本朝高僧傳及び日本霊異記に見る元興寺沙門智光
1,本朝高僧傳・和州元興寺沙門智光傳
「釈智光は河州の人なり。智蔵に従て三論旨を受く。性情純真。普く経論を渉り元興寺に住し空宗を講説す。同寺の頼光、亦智蔵を師とし、俱に令名あり。暮年誓ひて言語を絶し観想を凝らして数年にして卒す。光(智光)歎じて曰く「頼は少年から親友なり、受生は何方の土なるかを知らず」と。追憶輟せず。夢に頼の居に到る。金殿銀楼華臺玉扉、宝樹珍禽、種々勝境なり。乃ち問ふ、「是何の処ぞ」と。頼曰く「極楽界也。予常に憶ふを以て我しばらく能くここに至る。速に帰去すべし」と。光(智光)曰く、「安養界は我願ふ所也。悪帰用邪」。頼曰く「師浄行無し。何ぞ居を得るべきや」と。光(智光)曰く、「公平生の行を顧みるに未だ我を邁る非ず。惟だ近来語らざるのみ。我何の罪焉んや」。頼曰く「我昔普く経論を見るに往生の資糧、観想に加ふる無し。是を以て言語を絶し人事を謝し、四威儀中唯だ彌陀の相好・浄土の荘厳を観じ、今楽邦に生ず。子、身意散乱し浄土に因なし。郤りて我を詰むる邪」。

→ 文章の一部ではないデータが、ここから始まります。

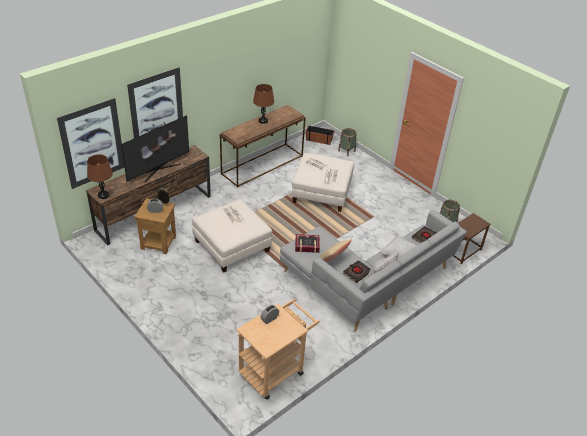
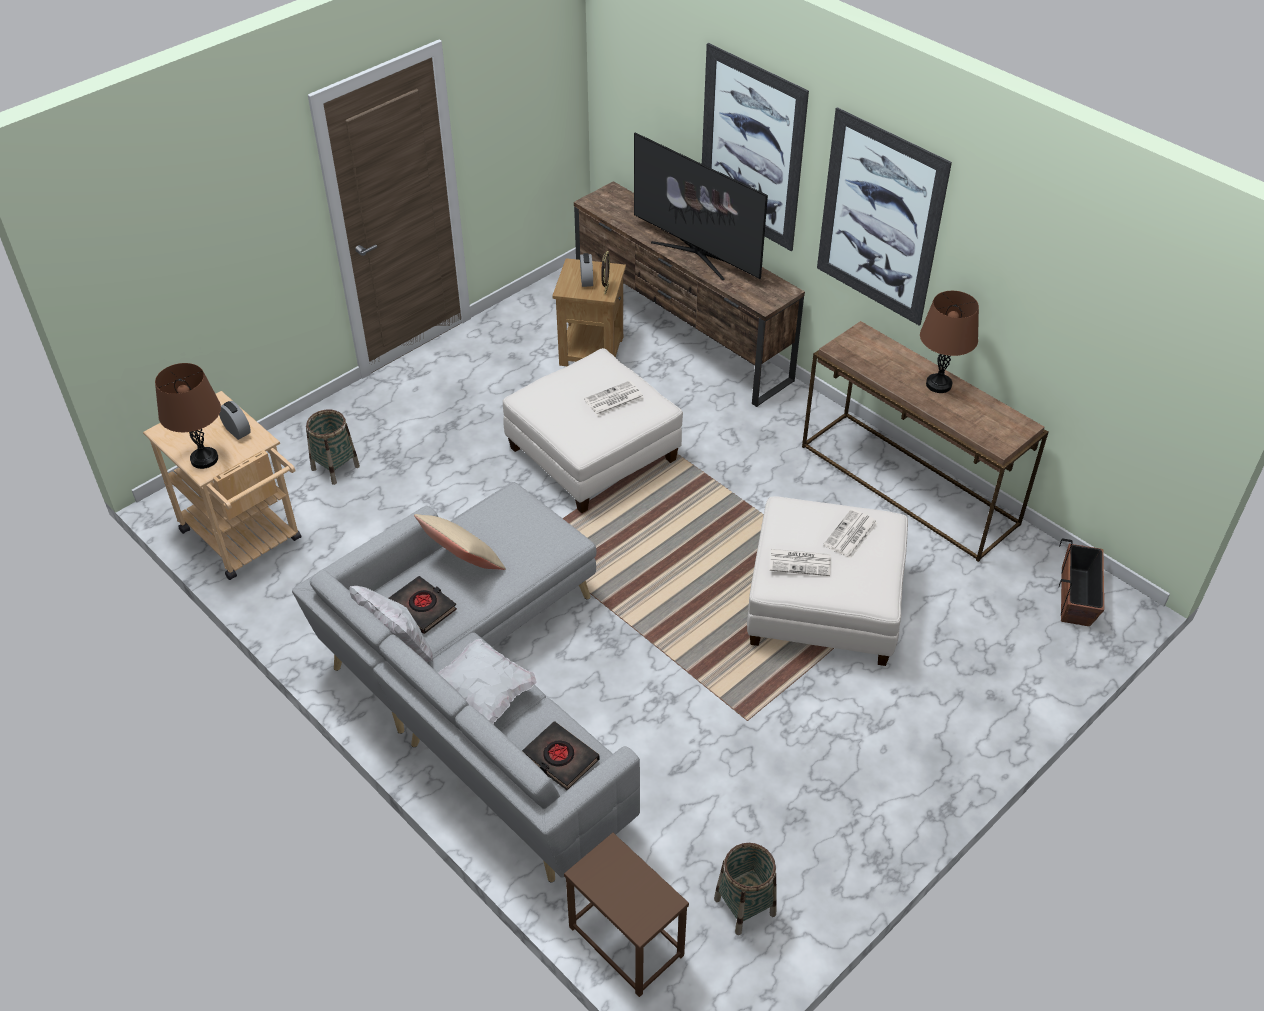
camera: 90 degrees right, 5 degrees up
picture [57,98,125,189] -> picture moved to [817,107,952,326]
brown table lamp [87,154,113,199] -> brown table lamp moved to [155,363,221,469]
book [295,234,320,253] -> none
basket [338,128,356,156] -> basket moved to [306,409,360,485]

光(智光)泣きて曰く、「何為れば往生を得べきや」。頼曰く「須らく彌陀に問へ」。光(智光)を引きて佛處に詣ず。荘厳光彩又禮処に邁く。乃ち稽首して佛に白して曰く「何等か是れ往生の正業なるや」と。佛言く「如来の相好及び浄土の荘厳を観ぜよ。是を正業と為す」。光曰く「今此の界を見るに廣博厳飾、心眼及ばず。況や又如来の相好をや。豈そ凡慮の堪ふる所ならんや」。是に於て彌陀即ち金色の右臂を挙げ大光明を放ち掌中に小浄土を現ず。厳飾備足、其の具を見せしむ。既に寤めて畫工に掌中の浄土を圖せしめ、殿を構へて安置し極楽房と号し、以て観想に充つ。後吉祥而て終りぬ。其の畫、現に元興寺にあり。(極楽房は智光・頼光の遺構として今も国宝で残っています。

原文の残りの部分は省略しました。